Investors can take advantage of the various kinds of mutual funds in the capital market to grow their wealth writes Goddy Egene
Mutual Funds are investment vehicles set up by licenced Professional Fund Managers that can be likened to what some people call “Ajo or Esusu” because they pool money from different investors together.
However, unlike “Ajo or Esusu” which just gives back the total amount contributed, Mutual Funds are generally less risky and provide an opportunity for investors, commonly referred to as Unitholders, to capitalise on the power of pooling funds and skills of the Fund Manager to achieve their investment objectives/goals.
The Unitholders own all the underlying assets and the returns generated by the assets in the Mutual Fund.
In today’s interest rate environment, let’s assume an individual walked into a bank with N5,000, 000 for a tenured deposit investment, she/he could probably get a rate of seven per cent per annum (p.a) for 30 days. However, if the same individual took her/his N5,000,000 and pooled it with other investors through a Mutual Fund, the total investable sum would be higher, and as such the Fund Manager would have better bargaining power and could get rates as high as 14 per cent p.a. from the same bank for 30 days. In other words, the individual would be able to generate higher returns because of her/his investment in the mutual fund.
In Nigeria, the Mutual Fund industry is heavily regulated by the Securities and Exchange Commission (SEC). Independent parties aside the professional Fund Manager include Trustees, Custodians, Registrars and Auditors. The separation of roles in the administration of Mutual Funds ensures a high level of transparency, corporate governance, and protection of the interest of the Unitholders in line with the SEC guidelines.
Mutual Funds in Nigeria cater to investors with different risk and return objectives, religious beliefs, age groups and income levels because they assist investors to achieve capital preservation, income-generation and capital appreciation through investments in financial instruments such as money market instruments, bonds, stocks and other alternative asset classes depending on the objective and investment strategy of the fund. The objective and investment strategy of the different categories of Mutual Funds will be disclosed to determine the category suitable to each investor’s goals and risk tolerance.

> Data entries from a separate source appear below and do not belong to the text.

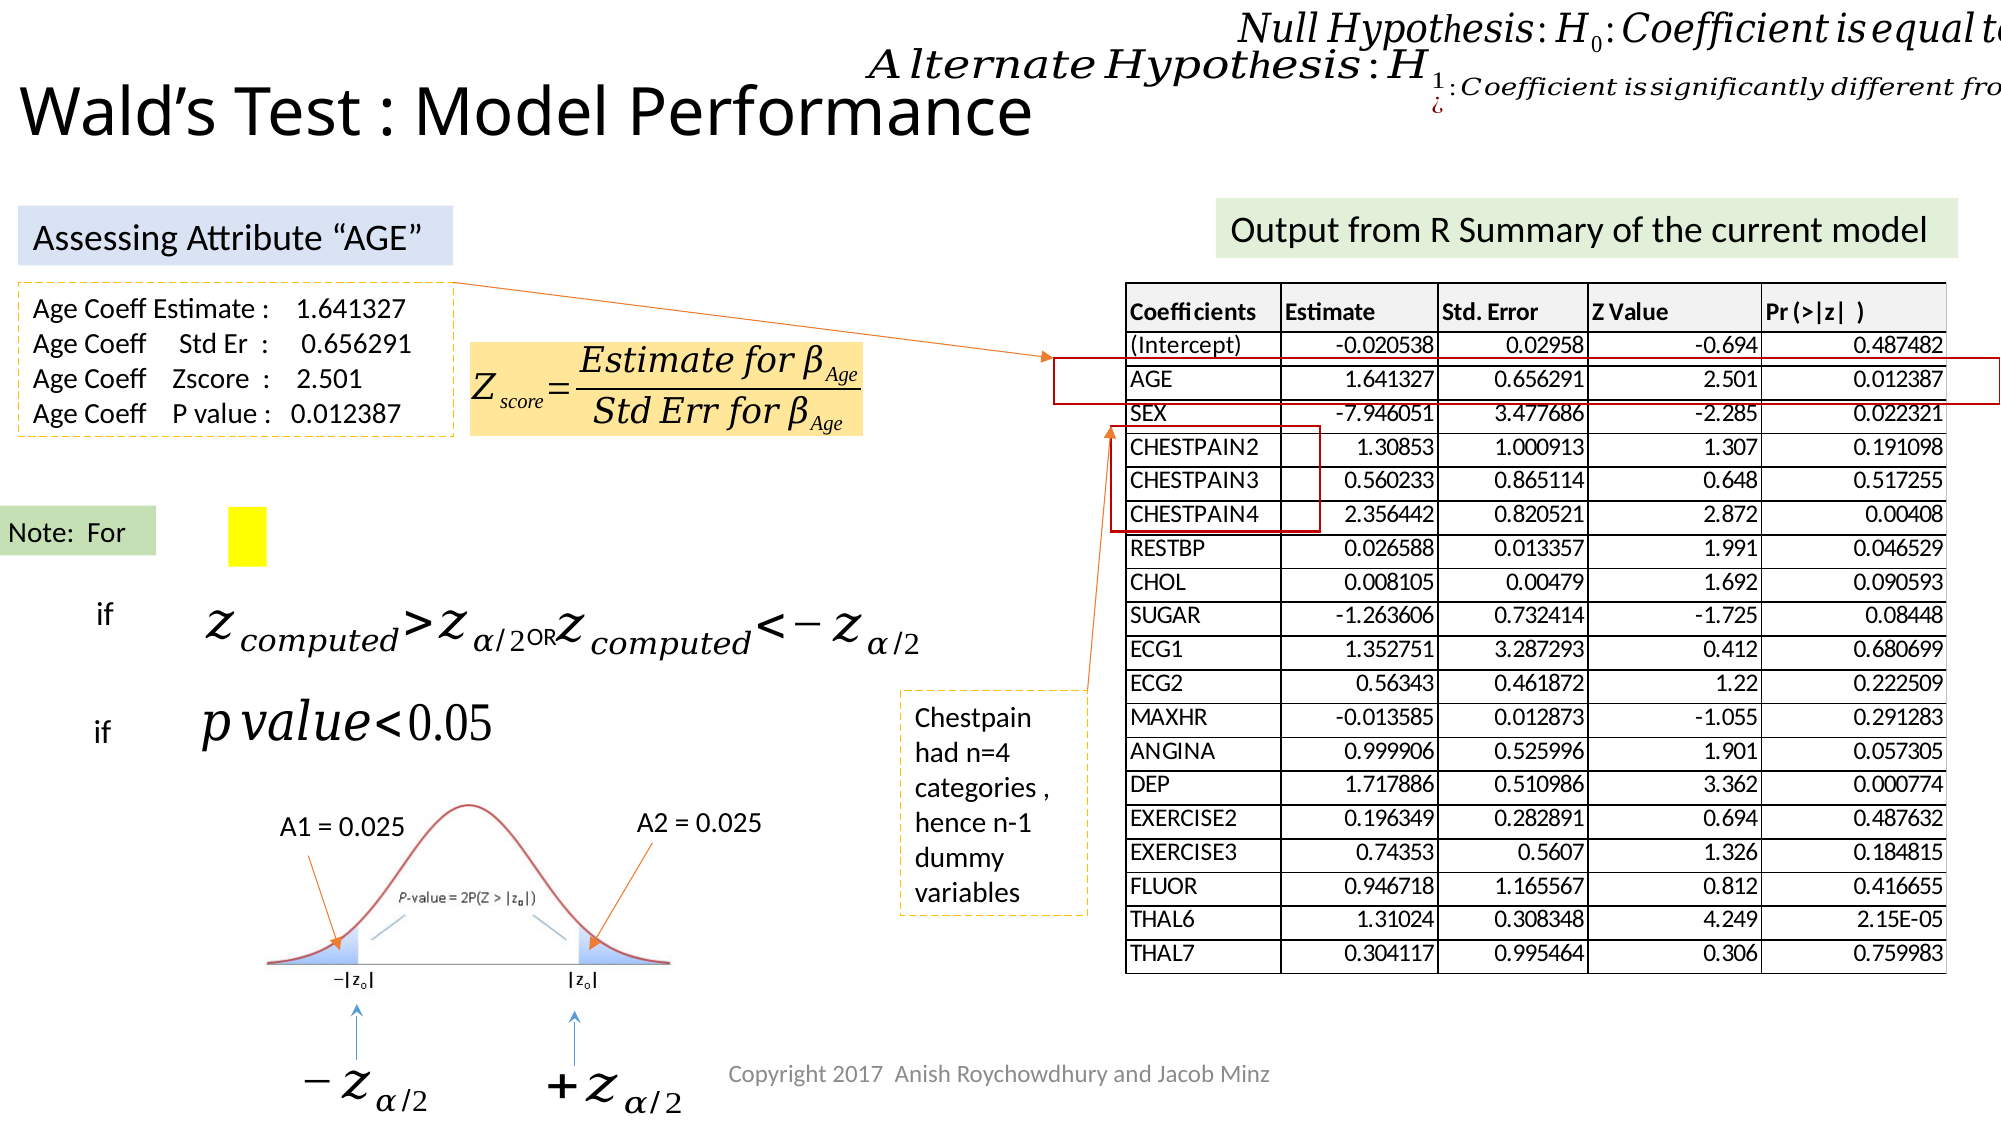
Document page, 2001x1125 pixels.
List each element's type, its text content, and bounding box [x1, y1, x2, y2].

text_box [589, 842, 653, 950]
text_box [1112, 425, 1124, 533]
footer Copyright 2017 Anish Roychowdhury and Jacob Minz [662, 1042, 1338, 1103]
text_box [1949, 357, 2000, 405]
text_box Output from R Summary of the current model [1215, 198, 1959, 258]
picture [256, 794, 681, 999]
text_box A2 = 0.025 [681, 796, 790, 846]
text_box OR [512, 600, 585, 661]
picture [1124, 282, 1949, 975]
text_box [1087, 425, 1112, 694]
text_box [453, 282, 1054, 359]
title Wald’s Test : Model Performance [4, 4, 1150, 223]
text_box Note: For [0, 505, 157, 556]
text_box Age Coeff Estimate : 1.641327 Age Coeff Std Er : 0.656291 Age Coeff Zscore : 2.501 Age Coeff P value : 0.012387 [18, 282, 454, 437]
text_box Assessing Attribute “AGE” [18, 205, 454, 266]
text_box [308, 855, 340, 951]
text_box [1053, 357, 1124, 405]
text_box Chestpain had n=4 categories , hence n-1 dummy variables [900, 690, 1088, 916]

In Nigeria, open-end Mutual Funds are the most popular due to the flexibility to create and cancel units and accommodate more investors based on the bid (buying) and offer (selling) price of the Fund. Open-end Mutual Funds sell units of the fund directly to investors when they want to invest and buy the units back from investors when they decide to exit the fund. The bid and offer prices per unit change daily as they are determined by the values of the underlying assets in the portfolio and total number of units of the Fund. However, Money Market Funds mostly reference rates not prices; hence, the price per unit remains constant.
Categories of Mutual Funds in Nigeria
Money Market Funds
Money Market Funds (MMFs) invest in a broad range of short-term high quality money market instruments such as Treasury Bills, Commercial papers and Bank placements. MMFs are low risk Funds which offer relatively higher interest rates when compared with rates on savings account with commercial investors.
Fixed Income Funds
Fixed Income Funds (FIFs) are low to medium risk Funds that generate stable income for investors by investing in a broad range of debt securities issued by the Federal Government of Nigeria, State Governments and highly rated Corporate Institutions.
Balanced Funds (BFs) are medium risk Funds that provide long term capital appreciation whilst mitigating the risk associated with investing primarily in equities through exposure to bonds and money market instruments.
Pure Equity Funds
Pure Equity Funds (PEFs) are high risk Funds that seek to provide long‐term capital growth by investing primarily in the shares of companies domiciled in or carrying out the main part of their economic activity in Nigeria. These companies are usually listed on the Nigerian Stock Exchange(NSE). In order to manage liquidity, PEFs may invest in short‐term money market instruments and deposits with credit institutions, from time to time.
Dollar Denominated Funds
Dollar Denominated Funds (DDFs) seek to provide income and total returns. Invest in a broad range of tenured United States Dollar denominated debt securities issued by the Federal Government of Nigeria (FGN), Supranational, and highly rated corporate institutions. Some funds also invest to a limited extent in dollar denominated equities to enhance returns. Dollar denominated money market securities are also invested in to meet liquidity needs. They offer potentially higher returns/risk when compared with rates on domiciliary accounts with commercial banks, and aid currency diversification.
Shari’ah Compliant Funds (SCF)
Shariah Compliant Funds invest strictly in Shari’ah-compliant instruments and contracts. They invest in fixed income instruments such as sovereign and sub-sovereign Sukuk, corporate Sukuk, Shari’ah-compliant fixed term investments, Murabaha (cost-plus financing) contracts and Ijarah (lease) contracts. They could also invest in Shari’ah compliant stocks listed on the NSE.
Asset management companies may differ slightly in terms of subscription (the minimum investment amount or units required), redemption process (withdrawal/exit from the fund), weighting to different financial instruments (in line with minimum levels set by the SEC), income distributions/returns payment and administrative fees of the fund returns on mutual funds are not guaranteed and are based on the performance of the underlying assets.